Will close with best love. I have not heard anything about ‘Booby’ A. Streatly* yet – your little pupil? (4)
(1) 106, Rowley Street, opposite 95, Foden Rd (renamed 95, Rowley Street, when Broadway was built): Hibbett Home when they first came to live in Walsall from Nottingham. (2) Meerut Indian Camp & Hospital for Infectious Diseases, Rouen. cf Letter: 29th Aug. 1915.
(3) This young man (astonishingly young for a ‘regular’ Black Watch Serjeant) must have lied about his age and relied on his physique & bravado when enlisting in the Regular Army (age limit between 18-38 in 1914, Regulars not sent overseas until 19 yrs). He could have been a Territorial with lower age limit of 17 yrs, but they were not obliged to serve overseas and this 17yr old had been in the Front Line.
(4) Ida Hibbett – Sunday School teacher?
(5) Bedford House, formerly Chateau Rosendal.
Bedfordshire Regt involved in Battle of Hill 60 (17th April – May 1915): suffered heavy losses.
Bedford House Cemetery: one of largest British & Commonwealth Cemeteries in Ypres Salient. Many blown up & killed on Hill 60 have no known grave. cf War Diary website by Steven Fuller. <http://bedfordregiment.org.uk>
S.W. SLOPE OF HILL 60.
30th Aug. Mon: Exceptionally quiet day, nothing to report. Relieved about 10.30 pm by 6th North Staffs. CASUALTY: 4517 Pte H. Haddock (slightly wounded remained at duty).
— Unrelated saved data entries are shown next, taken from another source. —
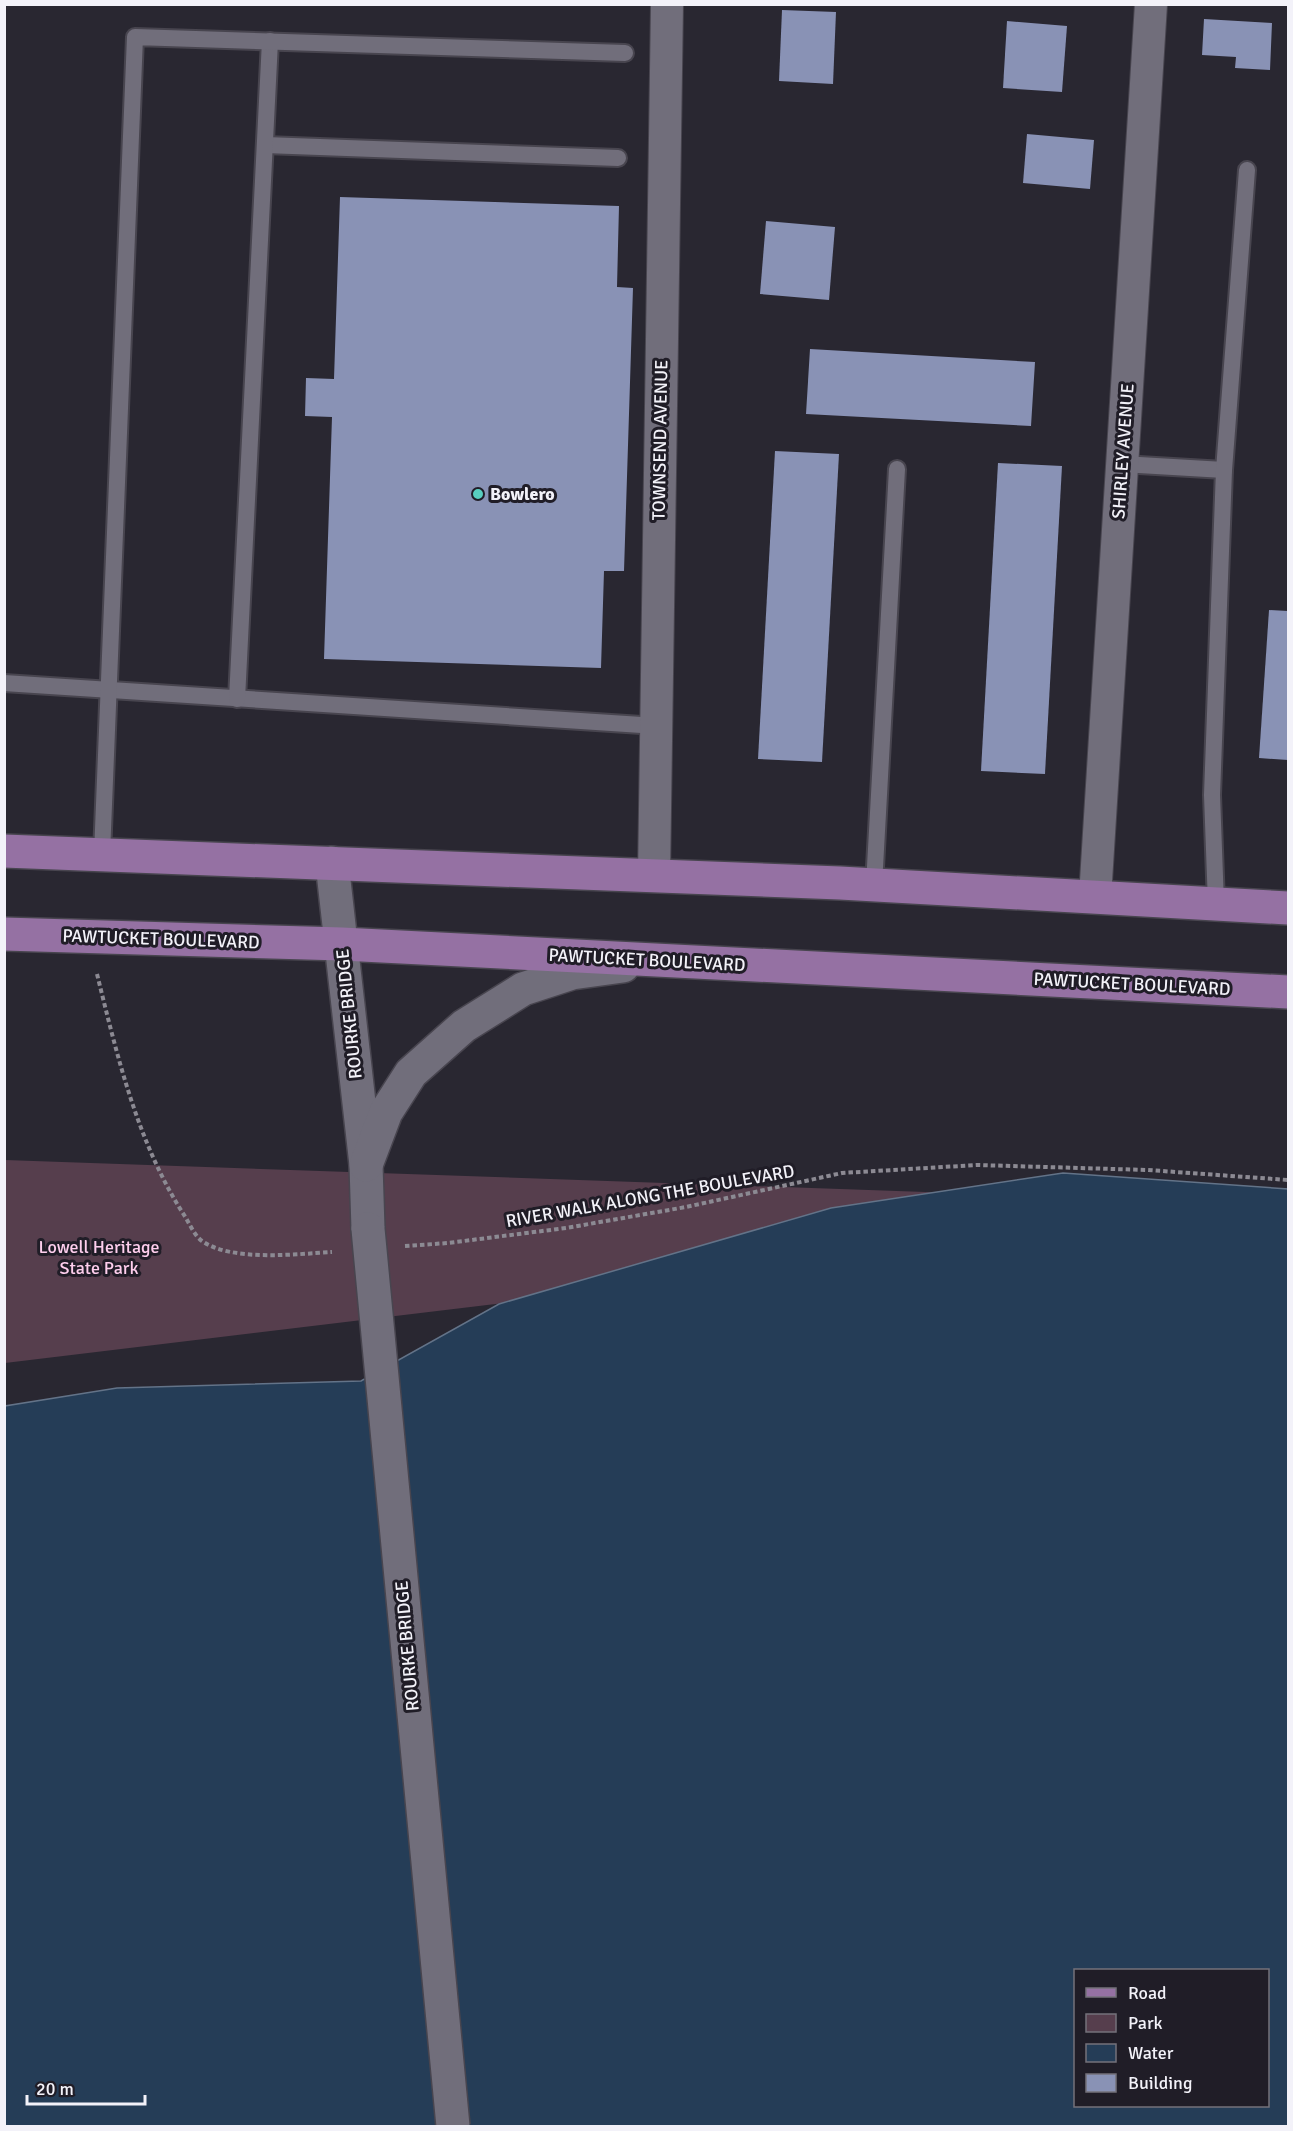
<svg xmlns="http://www.w3.org/2000/svg" width="1293" height="2131" viewBox="0 0 1293 2131" font-family="Signika,sans-serif">
<style>
.green{fill:#563e4d}
.water{fill:#253d57;stroke:#637388;stroke-width:1.5;fill-rule:evenodd}
.building{fill:#8992b5}
.lines{fill:none;stroke-linecap:round;stroke-linejoin:round}
.service-casing{stroke:#48454f;stroke-width:20}
.minor-casing{stroke:#48454f;stroke-width:34}
.secondary-casing{stroke:#48454f;stroke-width:36}
.primary-casing{stroke:#48454f;stroke-width:36}
.path{stroke:#8c8a93;stroke-width:4;stroke-dasharray:4.5 3;stroke-linecap:butt}
.service{stroke:#716e7b;stroke-width:16}
.minor{stroke:#716e7b;stroke-width:32}
.secondary{stroke:#716e7b;stroke-width:33}
.primary{stroke:#9571a3;stroke-width:33}
.secondary-bridge-casing{stroke:#48454f;stroke-width:36;stroke-linecap:butt}
.secondary-bridge{stroke:#716e7b;stroke-width:33}
.poi-dot{fill:#58cebf;stroke:#201d27;stroke-width:2}
.labels{text-anchor:middle;dominant-baseline:central;stroke-width:6;stroke-linejoin:round;paint-order:stroke}
.street-label{font-size:18px;fill:#f3f2f9;stroke:#201d27}
.poi-label{font-size:18px;font-weight:bold;fill:#f3f2f9;stroke:#201d27;text-anchor:start}
.park-label{font-size:18px;fill:#feceed;stroke:#201d27}
</style>
<rect width="100%" height="100%" fill="#292731"/>
<!-- green -->
<polygon class="green" points="5,1160 1155,1200 671,1283 5,1363"/>
<!-- water -->
<path class="water" d="M1063 1173 1288 1189V2126H5V1406L117 1388 361 1381 499 1304 831 1208ZM1076 1970H1268V2106H1076Z"/>
<!-- building -->
<g class="building">
<polygon points="782,10 836,12 833,84 779,81"/>
<polygon points="1204,19 1272,23 1270,70 1235,68 1236,57 1202,55"/>
<polygon points="1007,21 1067,26 1062,92 1003,88"/>
<polygon points="1027,134 1094,140 1090,189 1023,183"/>
<polygon points="340,197 619,206 617,287 633,288 624,571 604,571 601,668 324,659 332,417 305,416 306,378 334,379"/>
<polygon points="766,221 835,227 829,300 760,294"/>
<polygon points="810,349 1035,362 1031,426 806,414"/>
<polygon points="775,451 839,454 822,762 758,759"/>
<polygon points="998,463 1062,466 1045,774 981,771"/>
<polygon points="1269,610 1288,611 1288,760 1259,758"/>
</g>
<g class="lines">
<!-- service casing -->
<g class="service-casing">
<g id="service">
<polyline points="265,145 618,158"/>
<polyline points="1122,464 1224,470"/>
<polyline points="4,683 657,726"/>
<polyline points="237,699 270,41"/>
<polyline points="102,854 135,37 625,53"/>
<polyline points="874,885 897,469"/>
<polyline points="1216,904 1212,795 1224,470 1247,170"/>
</g>
</g>
<!-- minor casing -->
<g class="minor-casing">
<g id="minor">
<polyline points="654,876 667,4"/>
<polyline points="1095,897 1151,4"/>
</g>
</g>
<!-- secondary casing -->
<g class="secondary-casing">
<g id="secondary">
<polyline points="332,863 366,1165 368,1229"/>
<polyline points="366,1165 386,1112 411,1073 464,1026 523,989 572,973 623,966"/>
</g>
</g>
<!-- primary casing -->
<g class="primary-casing">
<g id="primary">
<polyline points="4,851 840,883 1288,908"/>
<polyline points="4,934 342,944 1288,992"/>
</g>
</g>
<!-- path -->
<g class="path">
<path d="M97 974C118 1059 138 1145 186 1218 190 1225 195 1236 202 1241 232 1262 297 1254 332 1252"/>
<polyline points="405,1246 448,1243 566,1228 686,1207 842,1173 977,1165 1148,1170 1288,1180"/>
</g>
<!-- service -->
<use href="#service" class="service"/>
<!-- minor -->
<use href="#minor" class="minor"/>
<!-- secondary -->
<use href="#secondary" class="secondary"/>
<!-- primary -->
<use href="#primary" class="primary"/>
<!-- secondary-bridge casing -->
<g class="secondary-bridge-casing">
<polyline id="secondary-bridge" points="368,1229 453,2126"/>
</g>
<!-- secondary-bridge -->
<use href="#secondary-bridge" class="secondary-bridge"/>
</g>
<!-- markers -->
<circle class="poi-dot" cx="478" cy="494" r="6"/>
<g class="labels">
<!-- street labels -->
<g class="street-label">
<text transform="translate(660 440) rotate(-89)">TOWNSEND AVENUE</text>
<text transform="translate(1123 451) rotate(-86)">SHIRLEY AVENUE</text>
<text transform="translate(161 939) rotate(2)">PAWTUCKET BOULEVARD</text>
<text transform="translate(647 960) rotate(3)">PAWTUCKET BOULEVARD</text>
<text transform="translate(1132 984) rotate(3)">PAWTUCKET BOULEVARD</text>
<text transform="translate(349 1014) rotate(-96)">ROURKE BRIDGE</text>
<text transform="translate(650 1196) rotate(-10)">RIVER WALK ALONG THE BOULEVARD</text>
<text transform="translate(407 1646) rotate(-95)">ROURKE BRIDGE</text>
</g>
<!-- poi labels -->
<g class="poi-label">
<text x="490" y="494">Bowlero</text>
</g>
<!-- park labels -->
<g class="park-label">
<text x="99" y="1247">Lowell Heritage<tspan x="99" dy="21">State Park</tspan></text>
</g>
</g>
<!-- border -->
<rect width="1293" height="2131" fill="none" stroke="#f3f2f9" stroke-width="12"/>
<!-- legend -->
<rect x="1074" y="1969" width="195" height="138" fill="#201d27" stroke="#74727b" stroke-width="1.5"/>
<rect x="1086" y="1988" width="30" height="9" fill="#9571a3" stroke="#74727b" stroke-width="1.5"/>
<text x="1128" y="1999" font-size="18" fill="#f3f2f9">Road</text>
<rect x="1086" y="2014" width="30" height="18" fill="#563e4d" stroke="#74727b" stroke-width="1.5"/>
<text x="1128" y="2029" font-size="18" fill="#f3f2f9">Park</text>
<rect x="1086" y="2044" width="30" height="18" fill="#253d57" stroke="#74727b" stroke-width="1.5"/>
<text x="1128" y="2059" font-size="18" fill="#f3f2f9">Water</text>
<rect x="1086" y="2074" width="30" height="18" fill="#8992b5" stroke="#74727b" stroke-width="1.5"/>
<text x="1128" y="2089" font-size="18" fill="#f3f2f9">Building</text>
<!-- scale -->
<path d="M27 2095v9h118v-9" fill="none" stroke="#f3f2f9" stroke-width="3"/>
<text x="36" y="2095" font-size="18" fill="#f3f2f9" stroke="#201d27" stroke-width="4.5" paint-order="stroke">20 m</text>
</svg>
31st Aug. Tue: BRIGADE RESERVE. Two Companies in dug-outs Railway Embankment. One Company in strong points R7 and R8 and local reserves to 6th North Staffs. One Company in Bedford House (5) and R9. CASUALTIES: KILLED: 2/Lt J.H. Wilkinson; 6378 Pte J. Barnett. WOUNDED: 9760 Pte W.C. Lester .
AUGUST CASUALTIES: KILLED: 10; D.O.W. 4; WOUNDED 25; Slightly wounded 7 (remained at duty). OFFICERS WOUNDED: 1.
Signed: R. RICHMOND RAYMER Lt Col Commanding 1/5th Bn South Staffordshire Regiment.